# Latihan
Menurut berita tentang uji kendaraan tanpa pengemudi Nissan di Yokohama, berapa banyak kamera yang dipakai teknologi tanpa pengemudi Nissan?

# Penggalan dokumen

+-------+

Kamis, 22 Januari 2026

Nissan Uji Kendaraan Tanpa Pengemudi di Jalanan Kota yang Ramai Kendaraan dan Orang


 Nissan Uji Kendaraan Tanpa Pengemudi di Jalanan Kota yang Ramai Kendaraan dan Orang Nissan Uji Kendaraan Tanpa Sopir di Jalanan Kota yang Ramai. (Foto ilustrasi Antaranews)

YOKOHAMA, ARAHKITA.COM - Mobil van itu melaju pelan tapi pasti di jalan-jalan kota, mengerem pelan saat mobil lain berbelok ke jalurnya. Namun, roda kemudinya berputar sendiri, dan tidak ada seorang pun di kursi pengemudi.

Teknologi tanpa pengemudi dari Nissan Motor Corp menggunakan 14 kamera, sembilan radar, dan enam sensor LiDar yang dipasang di dalam dan di sekitar kendaraan. Teknologi itu, dilansir dari Asahi Shimbun,  menggambarkan keinginan Jepang untuk mengejar pemain seperti Waymo milik Google yang telah memimpin di AS.

Jepang, rumah bagi produsen mobil papan atas dunia, belum mengimbangi peralihan global ke kendaraan otonom, yang sejauh ini dipimpin oleh Tiongkok dan AS. Namun, momentumnya terus meningkat.

Selama demonstrasi kendaraan itu melaju dalam batas kecepatan maksimum di area 40 kpj (25 mph), dan tujuannya ditetapkan dengan aplikasi telepon pintar.

Takeshi Kimura, teknisi Laboratorium Mobilitas dan AI di Nissan, menegaskan bahwa produsen mobil lebih mahir dalam mengintegrasikan teknologi self-driving dengan keseluruhan cara kerja mobil, semata-mata karena mereka lebih memahami mobil.

"Bagaimana sensor harus disesuaikan dengan gerakan mobil, atau untuk memantau sensor dan komputer agar bisa memastikan keandalan dan keselamatan, memerlukan pemahaman tentang sistem mobil secara keseluruhan," katanya dalam demonstrasi dan diskusi dengan wartawan baru-baru ini.

Teknologi Nissan,yang sedang diuji pada minivan Serena, secara teknis masih berada di Level Dua industri karena seseorang duduk di depan panel kendali jarak jauh di lokasi terpisah di luar kendaraan, dalam hal ini, di kantor pusat pembuat mobil, dan siap untuk turun tangan jika teknologinya gagal.

Nissan juga menempatkan manusia di kursi penumpang depan selama uji coba, yang dapat mengambil alih kemudi, jika diperlukan.

Nissan berencana untuk menempatkan 20 kendaraan semacam itu di area Yokohama dalam beberapa tahun ke depan, dengan rencana untuk mencapai Level Empat, yang berarti tidak ada keterlibatan manusia pada tahun 2029 atau 2030.

Kendaraan otonom dapat memenuhi kebutuhan nyata mengingat populasi negara yang menyusut, termasuk kekurangan pengemudi.

Perusahaan lain sedang mengerjakan teknologi tersebut di Jepang, termasuk perusahaan rintisan seperti Tier IV, yang mendorong kolaborasi sumber terbuka pada teknologi mengemudi otonom.

Sejauh ini, Jepang telah menyetujui penggunaan kendaraan otonom Level Empat di daerah pedesaan di Prefektur Fukui, tetapi kendaraan itu lebih mirip kereta golf. Kendaraan otonom Nissan adalah mobil sungguhan, yang mampu menjalankan semua cara kerja mekanis dan tingkat kecepatannya.

Toyota Motor Corp baru-baru ini menunjukkan "kota" atau area tempat tinggalnya sendiri bagi para pekerjanya dan perusahaan rintisan yang bermitra, di dekat Gunung Fuji, yang dibangun khusus untuk menguji berbagai teknologi, termasuk kendaraan otonom.

+-------+

# Cuplikan catatan
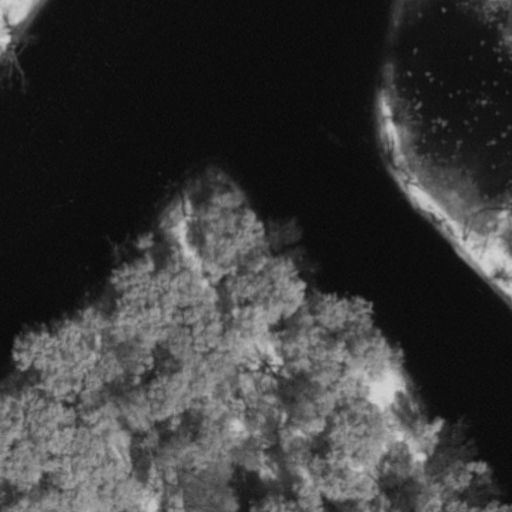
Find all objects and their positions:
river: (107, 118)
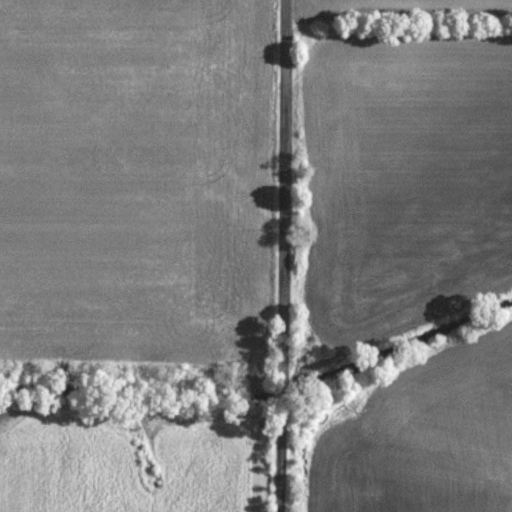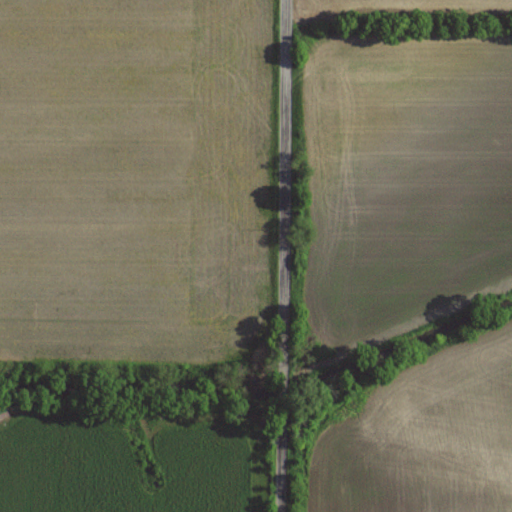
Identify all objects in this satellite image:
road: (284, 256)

+-------+

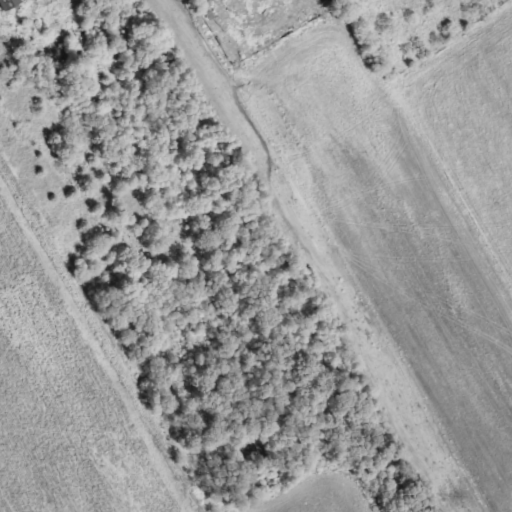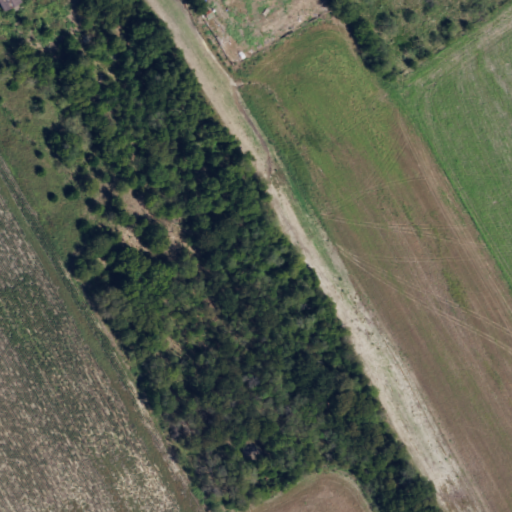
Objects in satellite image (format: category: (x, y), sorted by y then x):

+-------+

# Hasil
Teknologi tanpa pengemudi Nissan menggunakan 14 kamera.